Sir Rodney Walker (centre left) announced World Snooker's decision
"The board was unanimous that their choice for both the championship and the location for the new snooker academy, would be Sheffield," he said.
"We anticipate that the World Championship will continue to be held, at least initially, in The Crucible.
"The academy will be in the English Institute of Sport in the Don Valley."
Following World Snooker's decision to allow other venues to bid for the right to stage the tournament, Sheffield's status as host city came under threat.
"The decision we have made was based on an assessment of all the elements in each of the bids," Walker said. "Six cities expressed an interest, and three submitted detailed and fully-costed bids.
"The championship may be held at The Crucible for the entire five years of the new contract. However, as part of the agreement with the city of Sheffield, there is a commitment by both parties to begin work now examining the feasibility of a new purpose-built venue.
"That may lead to a new venue before the end of this new contract - we shall have to wait and see."
Walker added that the Crucible would undergo a £8-10m refurbishment in 2007, which would improve facilities inside the venue, but would not expand the number of seats in the arena.
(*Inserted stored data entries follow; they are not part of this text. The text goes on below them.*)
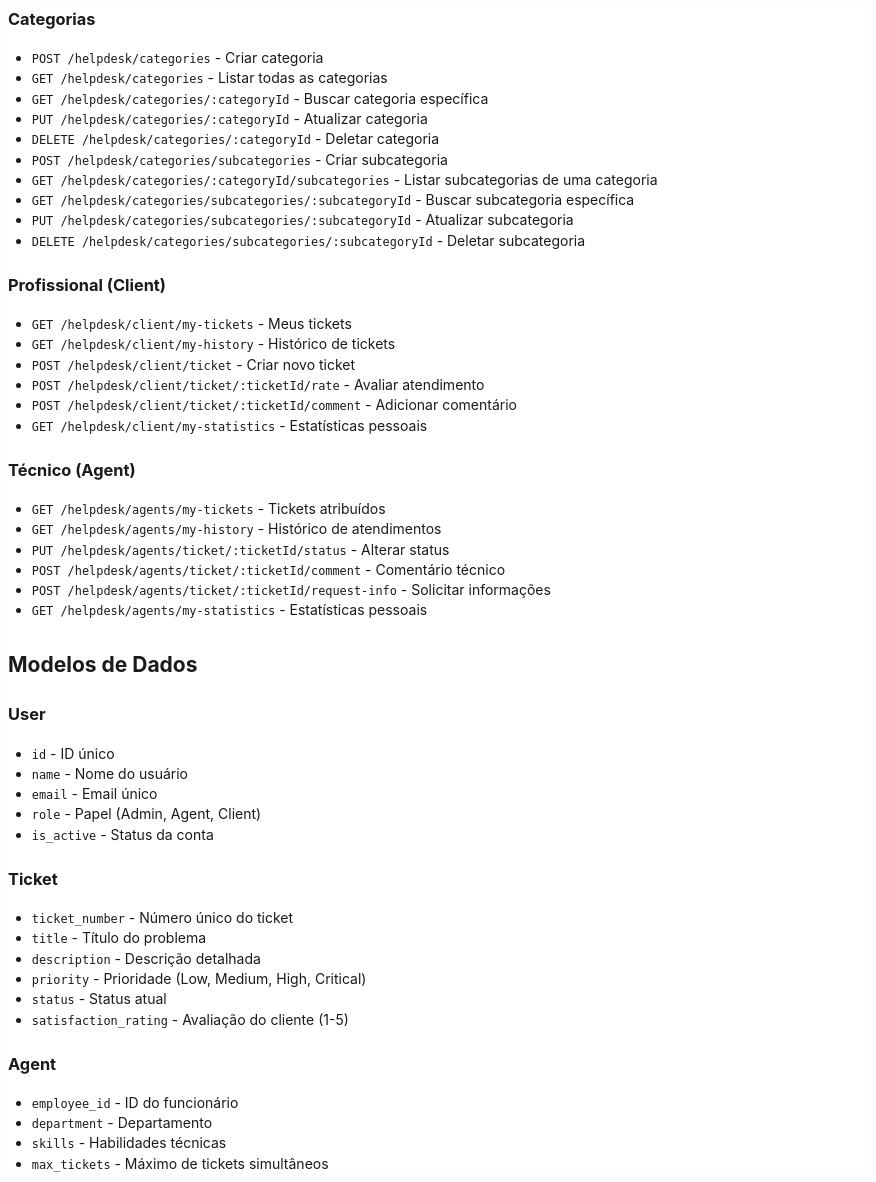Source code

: ### Categorias
- `POST /helpdesk/categories` - Criar categoria
- `GET /helpdesk/categories` - Listar todas as categorias
- `GET /helpdesk/categories/:categoryId` - Buscar categoria específica
- `PUT /helpdesk/categories/:categoryId` - Atualizar categoria
- `DELETE /helpdesk/categories/:categoryId` - Deletar categoria
- `POST /helpdesk/categories/subcategories` - Criar subcategoria
- `GET /helpdesk/categories/:categoryId/subcategories` - Listar subcategorias de uma categoria
- `GET /helpdesk/categories/subcategories/:subcategoryId` - Buscar subcategoria específica
- `PUT /helpdesk/categories/subcategories/:subcategoryId` - Atualizar subcategoria
- `DELETE /helpdesk/categories/subcategories/:subcategoryId` - Deletar subcategoria

### Profissional (Client)
- `GET /helpdesk/client/my-tickets` - Meus tickets
- `GET /helpdesk/client/my-history` - Histórico de tickets
- `POST /helpdesk/client/ticket` - Criar novo ticket
- `POST /helpdesk/client/ticket/:ticketId/rate` - Avaliar atendimento
- `POST /helpdesk/client/ticket/:ticketId/comment` - Adicionar comentário
- `GET /helpdesk/client/my-statistics` - Estatísticas pessoais

### Técnico (Agent)
- `GET /helpdesk/agents/my-tickets` - Tickets atribuídos
- `GET /helpdesk/agents/my-history` - Histórico de atendimentos
- `PUT /helpdesk/agents/ticket/:ticketId/status` - Alterar status
- `POST /helpdesk/agents/ticket/:ticketId/comment` - Comentário técnico
- `POST /helpdesk/agents/ticket/:ticketId/request-info` - Solicitar informações
- `GET /helpdesk/agents/my-statistics` - Estatísticas pessoais

## Modelos de Dados

### User
- `id` - ID único
- `name` - Nome do usuário
- `email` - Email único
- `role` - Papel (Admin, Agent, Client)
- `is_active` - Status da conta

### Ticket
- `ticket_number` - Número único do ticket
- `title` - Título do problema
- `description` - Descrição detalhada
- `priority` - Prioridade (Low, Medium, High, Critical)
- `status` - Status atual
- `satisfaction_rating` - Avaliação do cliente (1-5)

### Agent
- `employee_id` - ID do funcionário
- `department` - Departamento
- `skills` - Habilidades técnicas
- `max_tickets` - Máximo de tickets simultâneos
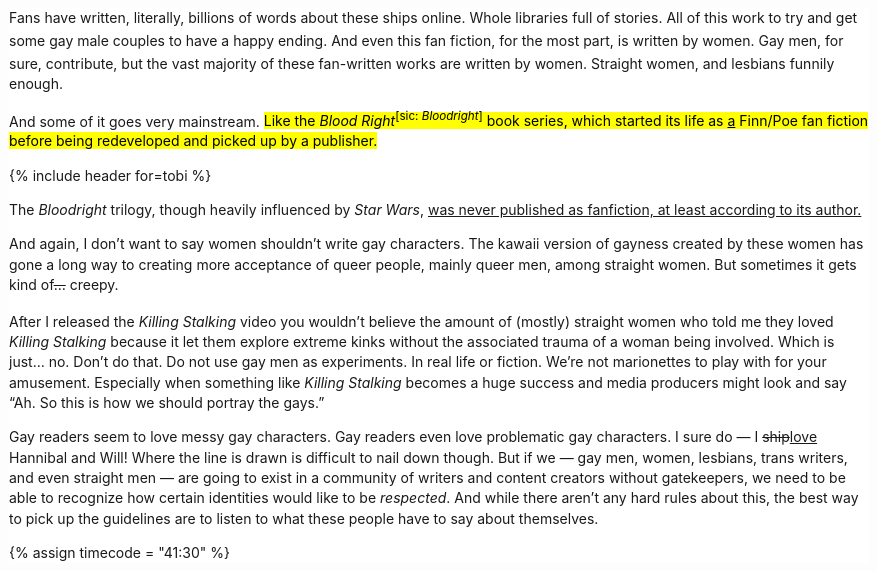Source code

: <compare>
<james {% include timecode %}>

Fans have written, literally, billions of words about these ships online. Whole libraries full of stories. All of this work to try and get some gay male couples to have a happy ending. And even this fan fiction, for the most part, is written by women<sup cn></sup>. Gay men, for sure, contribute, but the vast majority of these fan-written works are written by women. Straight women<sup cn></sup>, and lesbians funnily enough.

And some of it goes very mainstream. <mark fc=false>Like the *Blood Right*<sup class="add">[sic: *Bloodright*]</sup> book series, which started its life as <ins>a</ins> Finn/Poe fan fiction before being redeveloped and picked up by a publisher.</mark> 

</james>
<comment>
{% include header for=tobi %}

The *Bloodright* trilogy, though heavily influenced by *Star Wars*, [was never published as fanfiction, at least according to its author.](https://www.themarysue.com/emily-skrutskie-bonds-of-brass/)

</comment>
</compare>

<compare>
<james {% include timecode %}>

And again, I don’t want to say women shouldn’t write gay characters. The kawaii version of gayness created by these women has gone a long way to creating more acceptance of queer people, mainly queer men, among straight women. But sometimes it gets kind of<del>…</del> creepy. 

After I released the *Killing Stalking* video you wouldn’t believe the amount of (mostly) straight women<sup cn></sup> who told me they loved *Killing Stalking* because it let them explore extreme kinks without the associated trauma of a woman being involved. Which is just… no. Don’t do that. Do not use gay men as experiments. In real life or fiction. We’re not marionettes to play with for your amusement. Especially when something like *Killing Stalking* becomes a huge success and media producers might look and say “Ah. So this is how we should portray the gays.” 

</james>
<from></from>
</compare>

<compare>
<james {% include timecode %}>

Gay readers seem to love messy gay characters. Gay readers even love problematic gay characters. I sure do — I <del>ship</del><ins>love</ins> Hannibal and Will! Where the line is drawn is difficult to nail down though. <span id="respect-identities" stat:id="irony">But if we — gay men, women, lesbians, trans writers, and even straight men — are going to exist in a community of writers and content creators without gatekeepers, we need to be able to recognize how certain identities would like to be *respected*.</span> And while there aren’t any hard rules about this, the best way to pick up the guidelines are to listen to what these people have to say about themselves. 

</james>
<from></from>
</compare>

{% assign timecode = "41:30" %}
"The academy and home for snooker will be established in the £25m English Institute of Sport," he continued. "We have been allocated 6,000 square feet of space inside that building to create the academy and office accommodation.
"We hope to establish a new federation of cue sports there, which will bring together the amateur bodies from within the UK and perhaps even the amateur organisations from Europe.
"This is a very exciting time for snooker, and I'm delighted that both these important aspects of snooker's future are to be held in Sheffield."
Leader of Sheffield City Council Jan Wilson was elated by the decision.
"For 14 months people in Sheffield and within World Snooker have been working very hard to arrive at this point, and we're confident the success story will continue," she said.
"Snooker is hugely important to the city. It will be so nice to see the next generation of players come through the academy."
David Fletcher, marketing director for council agency Sheffield First for Investment, said: "It feels a bit like somebody must feel when they win the World Championship.
"There was an expectation within the city that somehow we would win it, and there were people outside the city that thought Sheffield was bound to hang onto it.
"But as Sir Rodney made clear today, it was a genuine bidding process. We had to come up with the best bid to secure it. I'm glad now that we did put the effort in," added Fletcher.
"I think it was down to the fact that we had the combination of the both the history of the sport, and we had the superb sports facilities that will now play a role in the snooker academy."